** Given information follows **

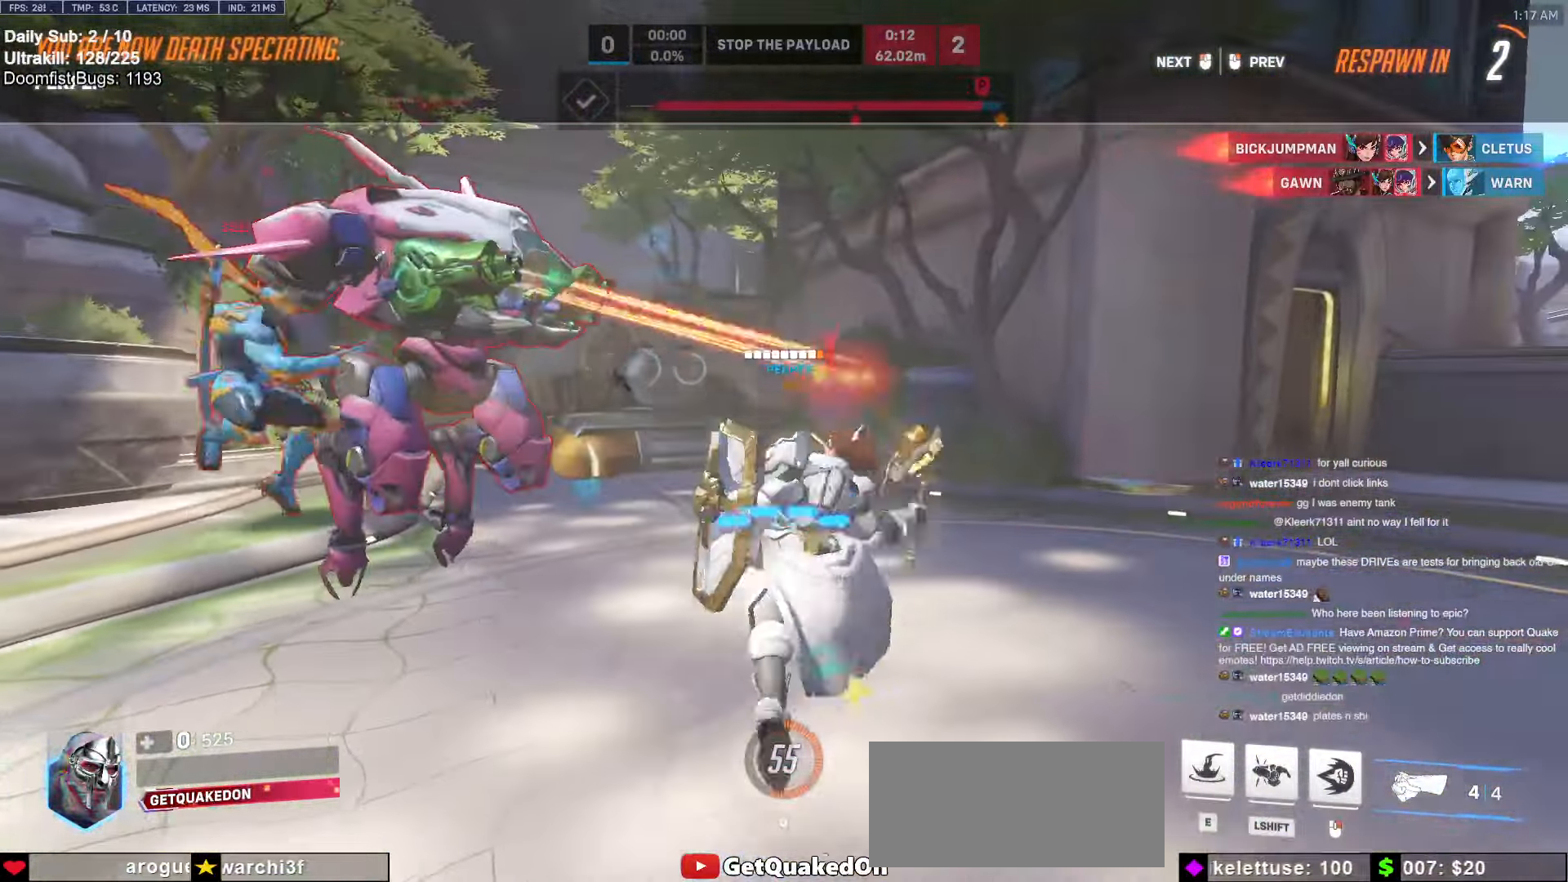
{"keys": ["w"], "mouse": [], "events": []}
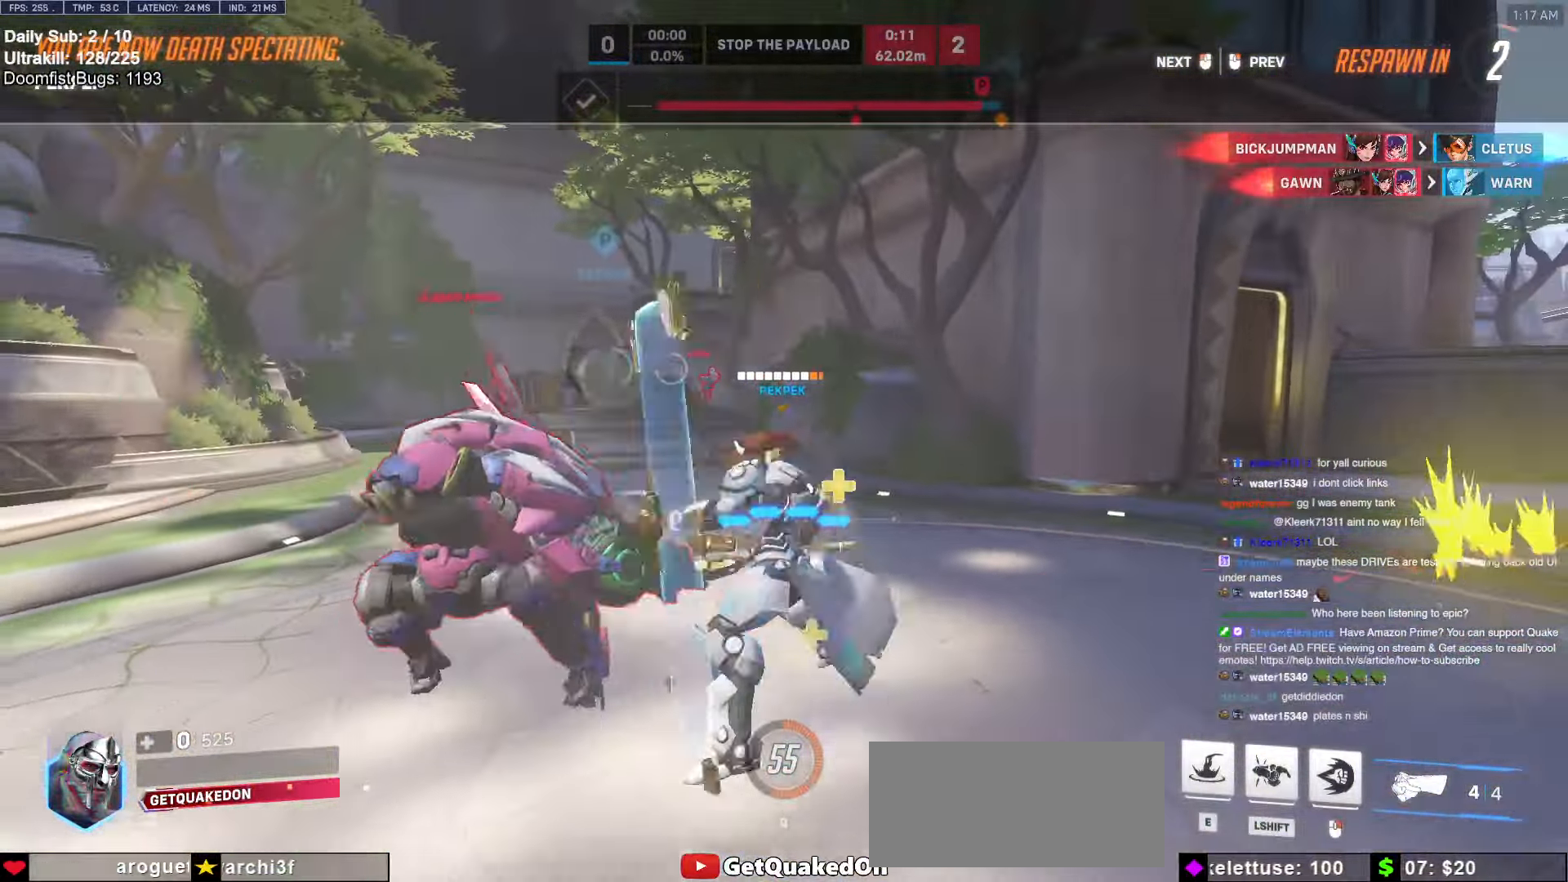
{"keys": ["r", "w"], "mouse": [], "events": [[400, "r", "down"]]}
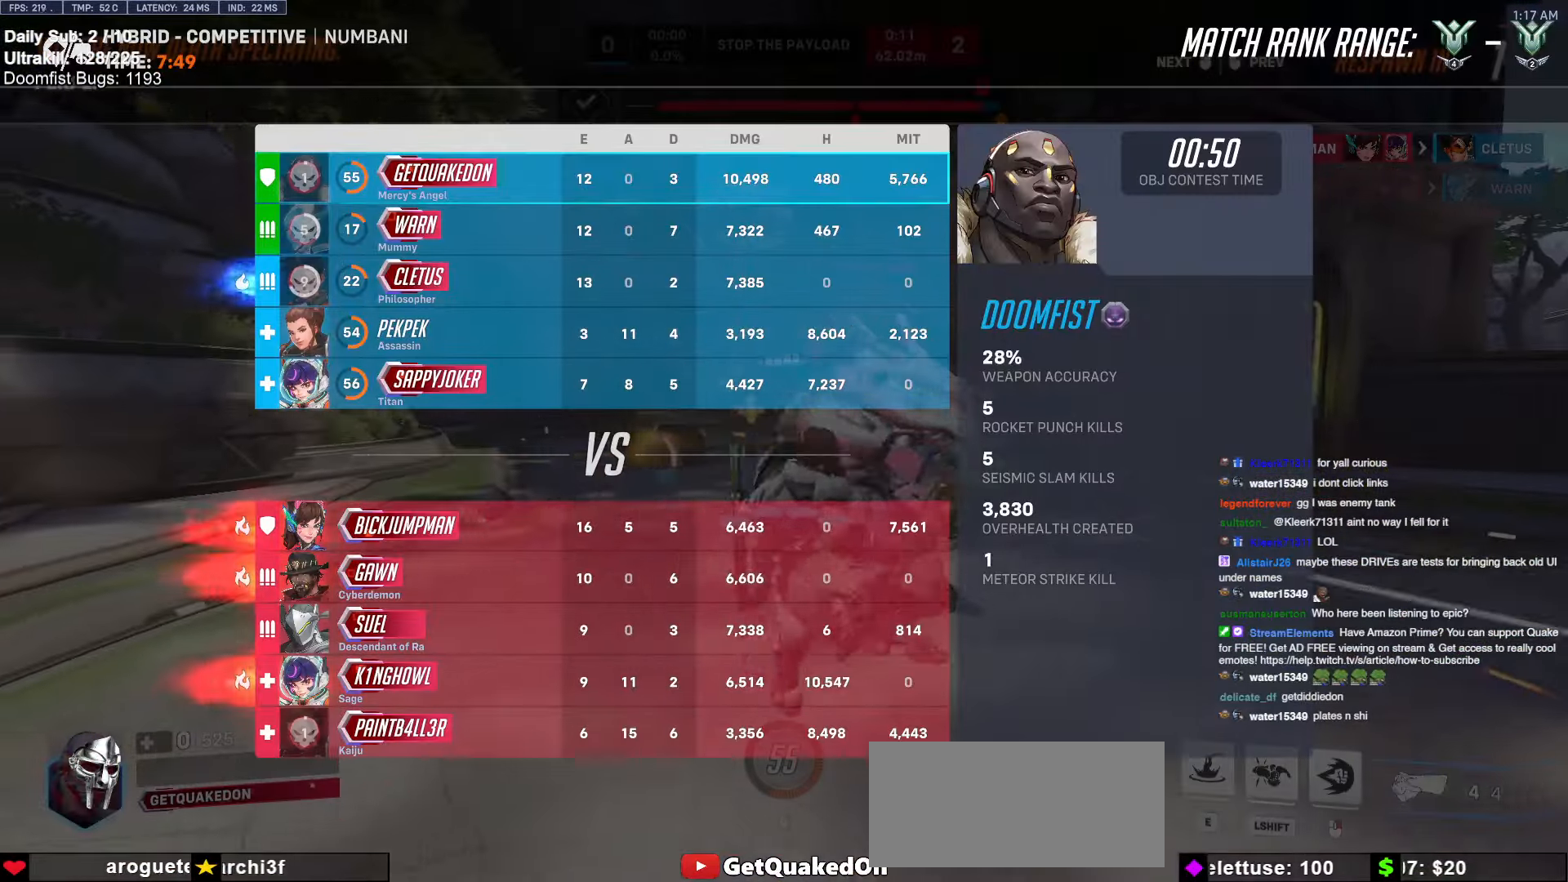
{"keys": ["w"], "mouse": [], "events": [[33, "r", "up"]]}
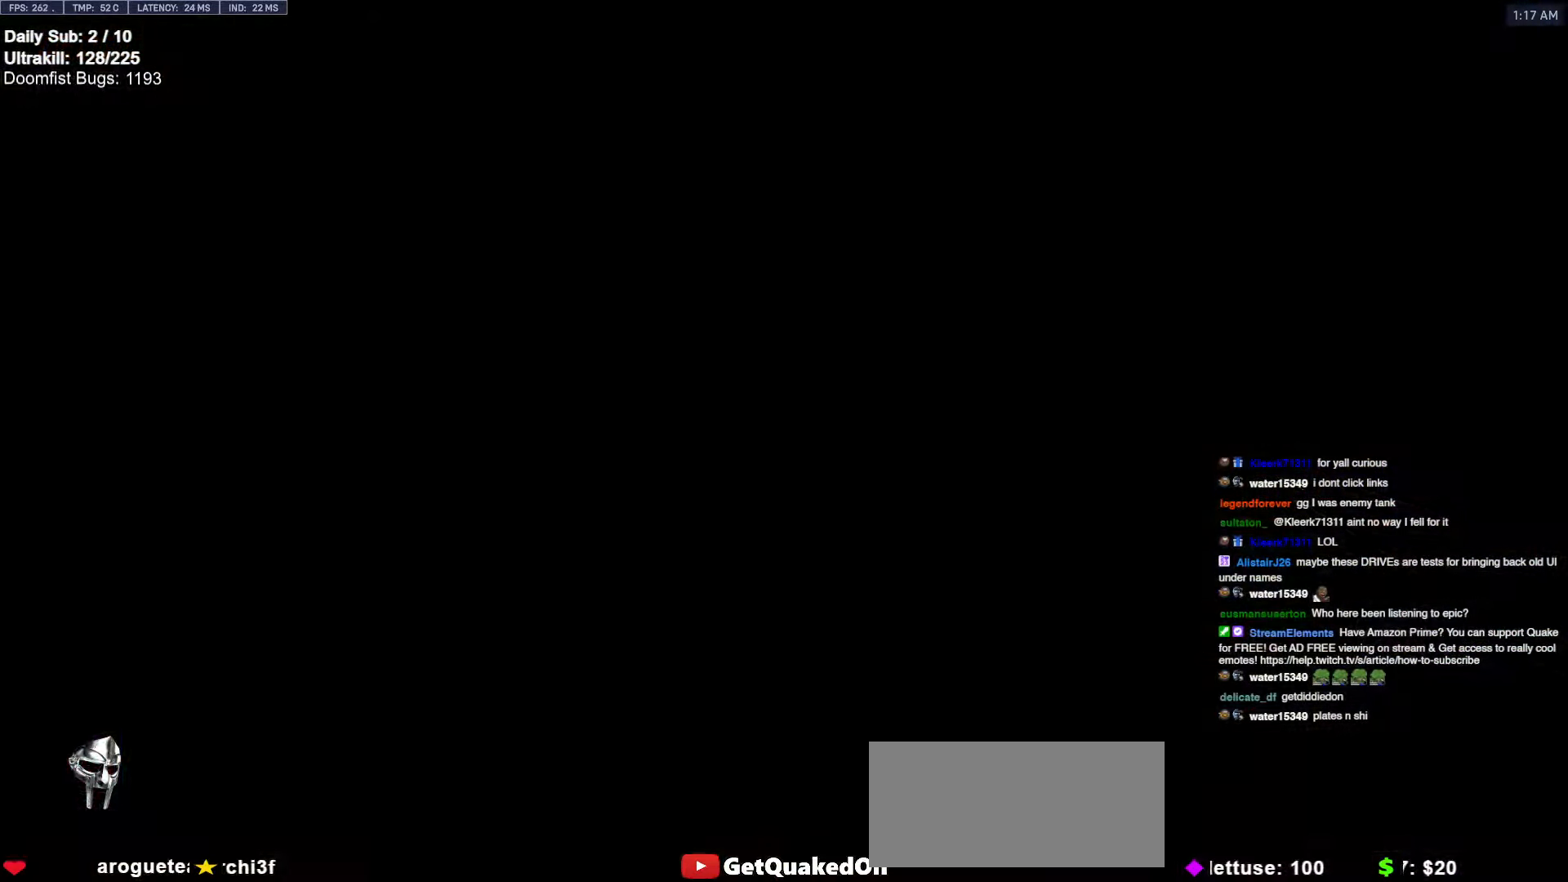
{"keys": ["w"], "mouse": [], "events": []}
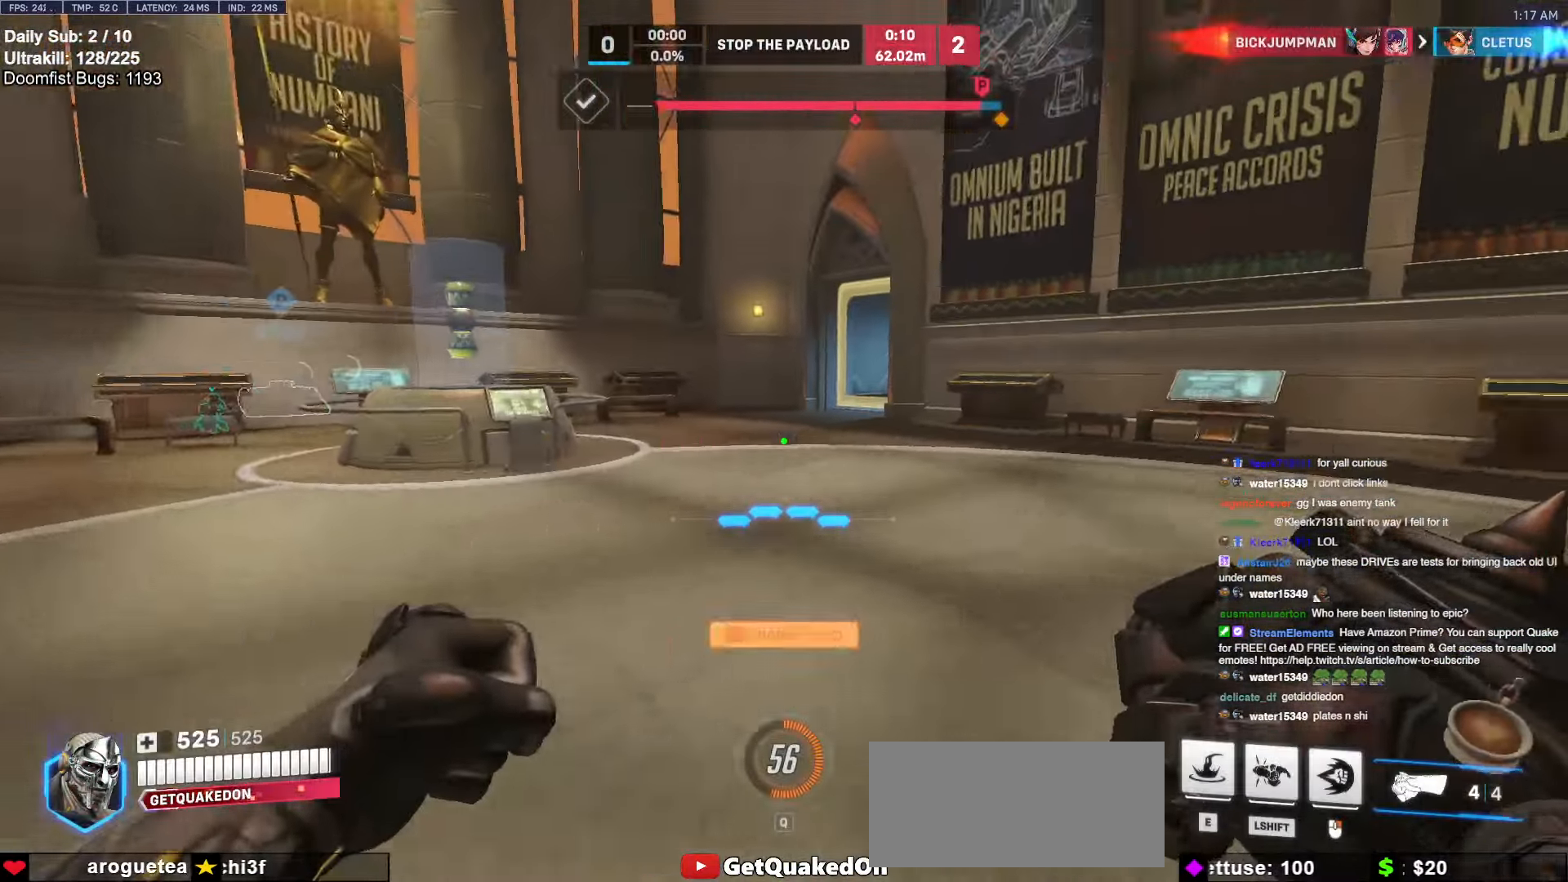
{"keys": ["a", "w"], "mouse": ["right"], "events": [[16, "e", "down"], [116, "e", "up"], [166, "mouse_right", "down"], [433, "a", "down"]]}
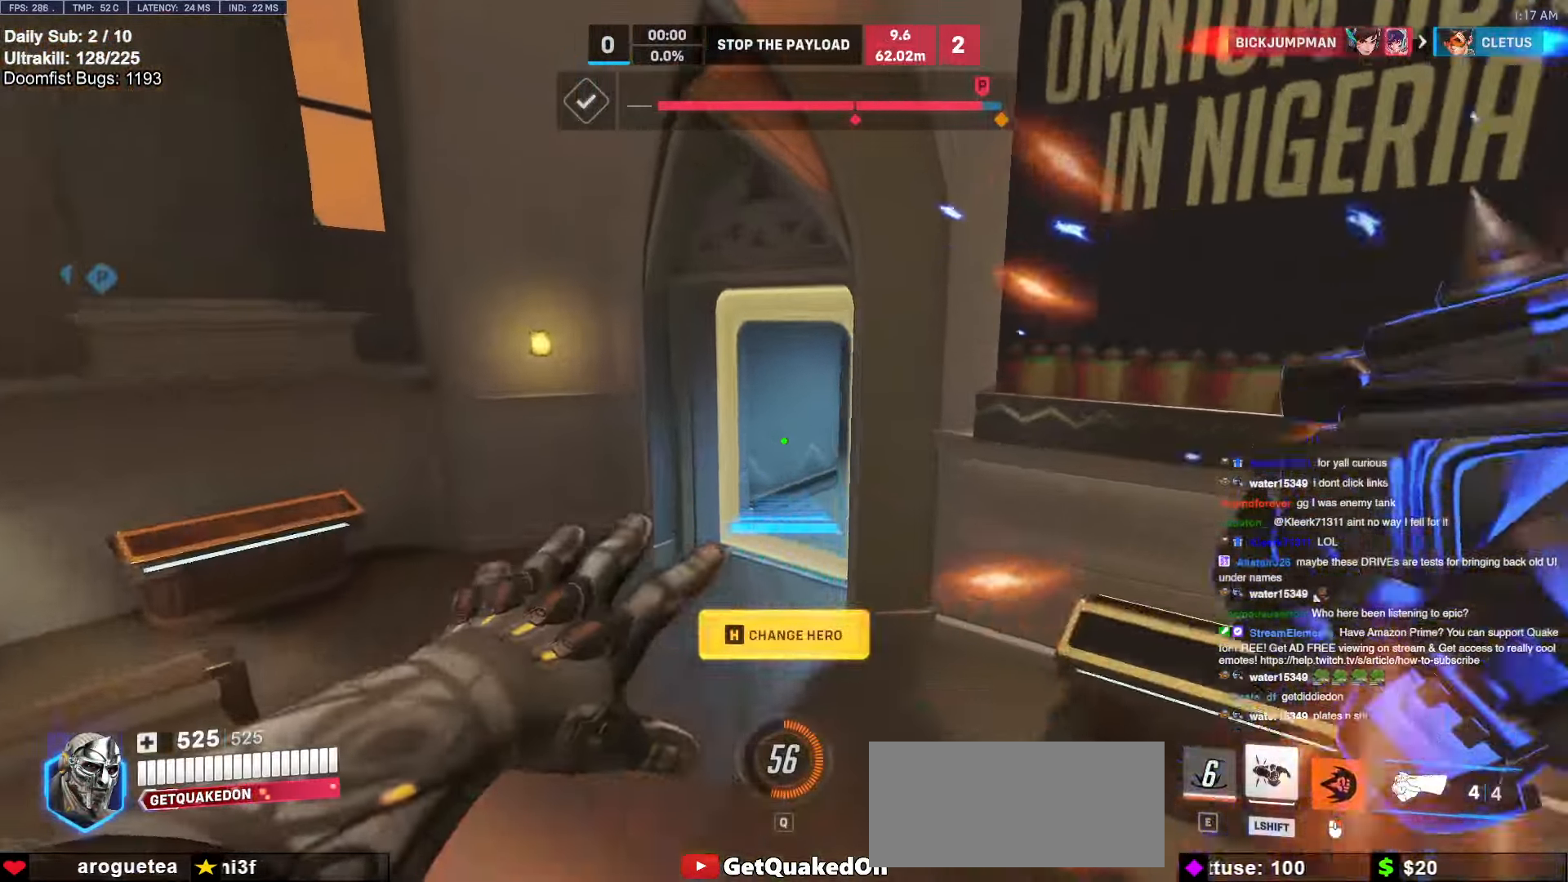
{"keys": ["w"], "mouse": [], "events": [[183, "a", "up"], [416, "mouse_right", "up"]]}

** End of Given information **

Copy out the listing above in full and keep the pictures out.

Exercise output >>
{"keys": ["w"], "mouse": [], "events": []}
{"keys": ["r", "w"], "mouse": [], "events": [[400, "r", "down"]]}
{"keys": ["w"], "mouse": [], "events": [[33, "r", "up"]]}
{"keys": ["w"], "mouse": [], "events": []}
{"keys": ["a", "w"], "mouse": ["right"], "events": [[16, "e", "down"], [116, "e", "up"], [166, "mouse_right", "down"], [433, "a", "down"]]}
{"keys": ["w"], "mouse": [], "events": [[183, "a", "up"], [416, "mouse_right", "up"]]}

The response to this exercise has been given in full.